7. Spin down gently: 1100g, 5 minutes, 4°C. See 4 about using the centrifuge.

8. Pour out the supernatant aseptically (flame mouth and cap before and after too). Resuspend in 12.5mL cold 0.1M CaCl2. Wrist.

9. Keep on ice 40 minutes. 10. Spin down: 1100g, 5 minutes, 4°C. See 4 about using the centrifuge.

11. Pour out the supernatant asepticall (flame mouth and cap before and after too). Resuspend in 2-2.5mL cold 0.1M CaCl2. Wrist.
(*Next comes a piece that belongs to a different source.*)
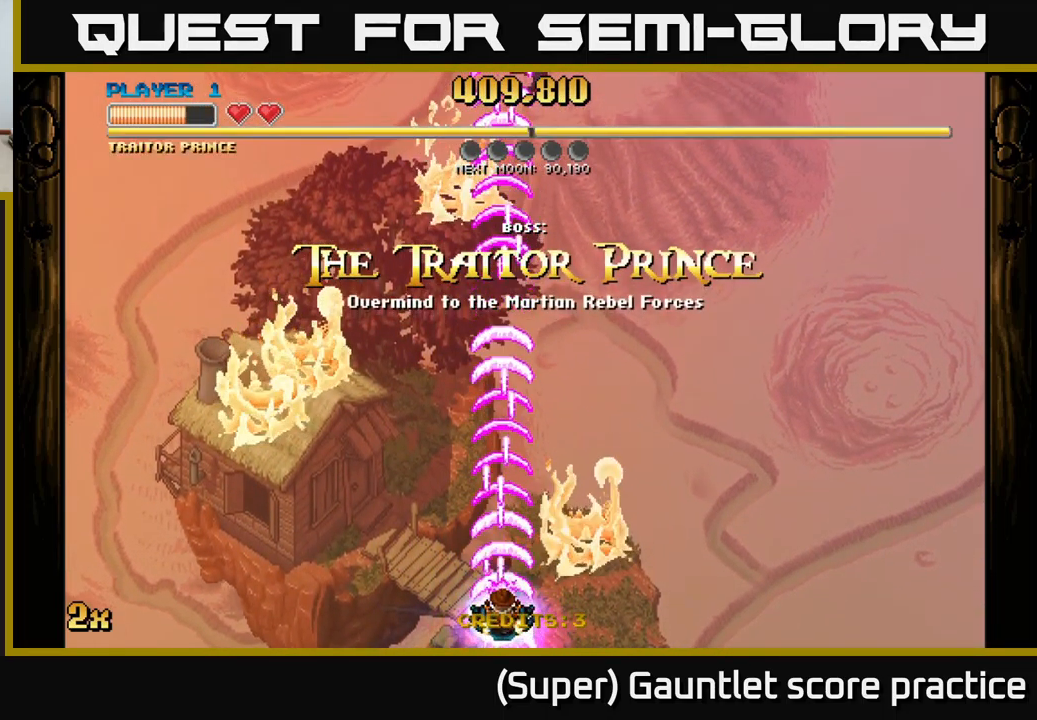
Gameplay with a controller (Xbox layout); each line is a JSON object with the inputs held at the frame after it (dt_ms = milliseconds from this image to that frame). "events" lists button and stick changes between this image and that frame as [ms after this image, input, new state], when the widget could be followed in between. Not read: right_stick.
{"dt_ms": 500, "buttons": ["A"], "left_stick": "center", "events": []}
12. Store over night at 4°C

13. Add glycerol to 15% and divide into 100uL aliquots, store at -80°C in Lagally Lab freezer; label with name, date, strain, flask where it came from, etc. Adding about 1 mL 60% glycerol to 2.5 mL of the final resuspended cells yields a ~15% glycerol solution.

14. Throw away your used tubes, pipets, filters, syringes, etc.


Bacterial Transformation

  1. Thaw 50uL competent cells on ice for 15min
  2. Add 1-2uL of your plasmid or ligation mix
  3. Keep on ice for 45min
  4. Heat shock at 42 degrees Celsius for 45 seconds
  5. Keep on ice for 2min
  6. Add 250uL of LB or SOC media
  7. Incubate (while rotating/shaking) for 1 hour at 37 degrees Celsius
  8. Spread 50uL and 200uL on selective media plates
  9. Incubate plates at 37 degrees Celsius overnight and you should see colonies!